Data to use:
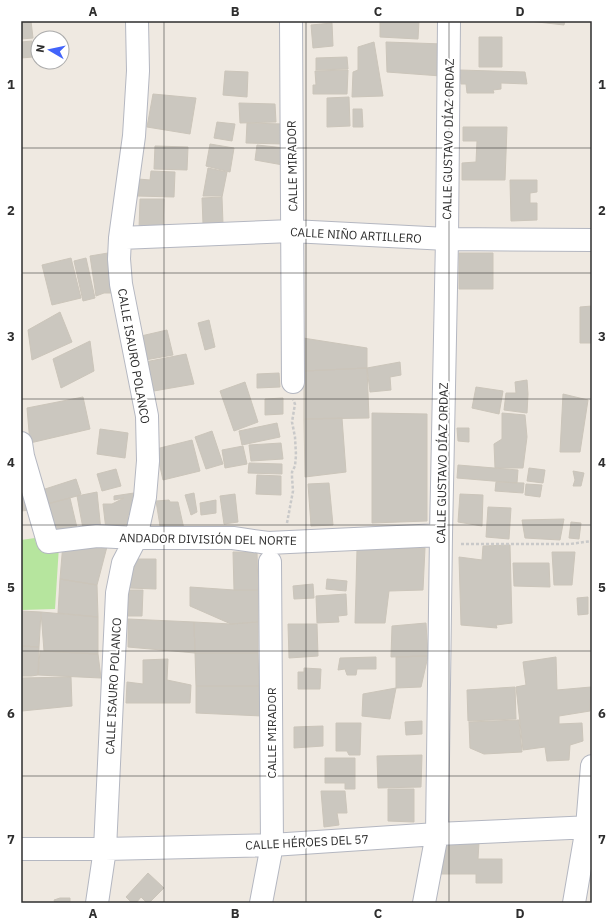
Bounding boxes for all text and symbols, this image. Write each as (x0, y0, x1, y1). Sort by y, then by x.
text: A (89, 3, 98, 20)
text: B (231, 3, 240, 20)
text: C (374, 3, 383, 20)
text: D (515, 3, 525, 20)
north arrow (30, 30, 70, 70)
text: N (33, 43, 48, 53)
street label: CALLE GUSTAVO DÍAZ ORDAZ (439, 58, 457, 220)
text: 1 (7, 76, 15, 93)
text: 1 (598, 76, 606, 93)
street label: CALLE MIRADOR (284, 120, 300, 212)
text: 2 (7, 202, 15, 219)
text: 2 (598, 202, 606, 219)
street label: CALLE NIÑO ARTILLERO (290, 224, 422, 246)
street label: CALLE ISAURO POLANCO (115, 287, 153, 425)
text: 3 (7, 328, 15, 345)
text: 3 (598, 328, 606, 345)
street label: CALLE GUSTAVO DÍAZ ORDAZ (433, 382, 451, 544)
text: 4 (7, 454, 15, 471)
text: 4 (598, 454, 606, 471)
street label: ANDADOR DIVISIÓN DEL NORTE (119, 530, 297, 548)
text: 5 (7, 579, 15, 596)
text: 5 (598, 579, 606, 596)
street label: CALLE ISAURO POLANCO (102, 617, 124, 755)
street label: CALLE MIRADOR (264, 687, 279, 779)
text: 6 (7, 705, 15, 722)
text: 6 (598, 705, 606, 722)
text: 7 (7, 831, 15, 848)
street label: CALLE HÉROES DEL 57 (245, 831, 369, 853)
text: 7 (598, 831, 606, 848)
text: A (89, 905, 98, 922)
text: B (231, 905, 240, 922)
text: C (374, 905, 383, 922)
text: D (515, 905, 525, 922)

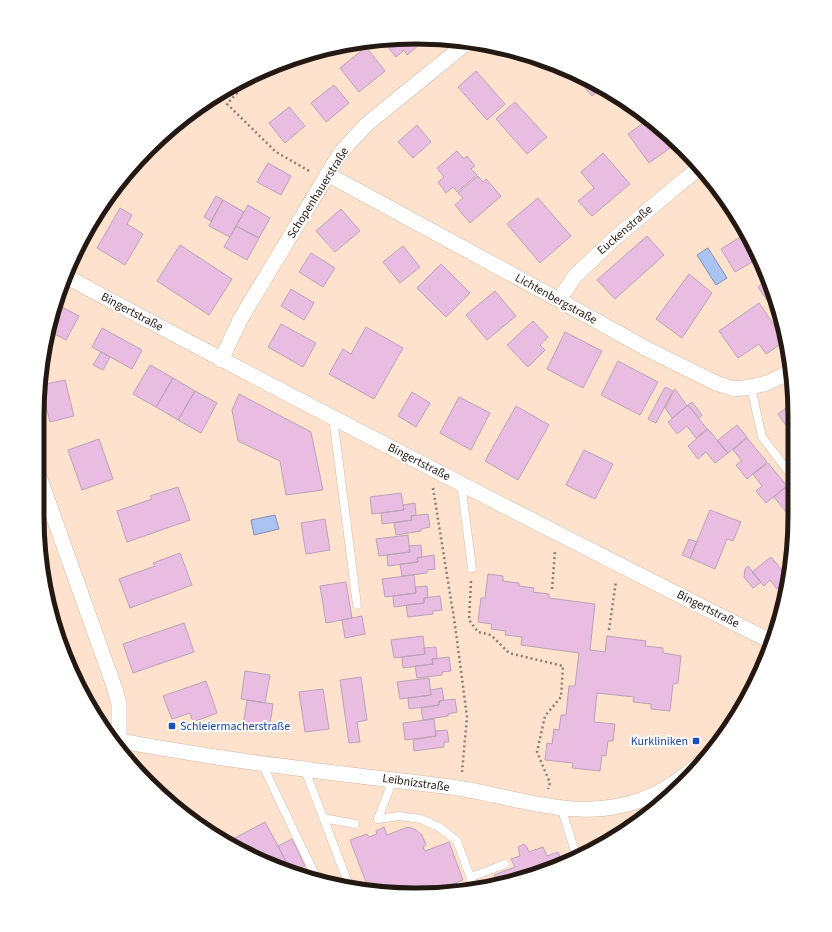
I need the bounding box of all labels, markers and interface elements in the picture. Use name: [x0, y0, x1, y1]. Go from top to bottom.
street label: Schopenhauerstraße: [283, 144, 353, 242]
street label: Euckenstraße: [594, 201, 656, 259]
street label: Lichtenbergstraße: [512, 269, 600, 329]
street label: Bingertstraße: [98, 288, 166, 336]
street label: Bingertstraße: [385, 439, 453, 485]
street label: Bingertstraße: [674, 586, 742, 632]
place label: Schleiermacherstraße: [180, 718, 290, 735]
marker: Schleiermacherstraße: [167, 721, 177, 731]
place label: Kurkliniken: [631, 733, 688, 750]
marker: Kurkliniken: [691, 736, 701, 746]
street label: Leibnizstraße: [381, 770, 451, 796]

Exercise goal: Each line from the one with "I need the bounding" through the end of the entries above must be set down exactly, both end lines included, and no other line may appear.

Written solution:
I need the bounding box of all labels, markers and interface elements in the picture. Use name: [x0, y0, x1, y1]. Go from top to bottom.
street label: Schopenhauerstraße: [283, 144, 353, 242]
street label: Euckenstraße: [594, 201, 656, 259]
street label: Lichtenbergstraße: [512, 269, 600, 329]
street label: Bingertstraße: [98, 288, 166, 336]
street label: Bingertstraße: [385, 439, 453, 485]
street label: Bingertstraße: [674, 586, 742, 632]
place label: Schleiermacherstraße: [180, 718, 290, 735]
marker: Schleiermacherstraße: [167, 721, 177, 731]
place label: Kurkliniken: [631, 733, 688, 750]
marker: Kurkliniken: [691, 736, 701, 746]
street label: Leibnizstraße: [381, 770, 451, 796]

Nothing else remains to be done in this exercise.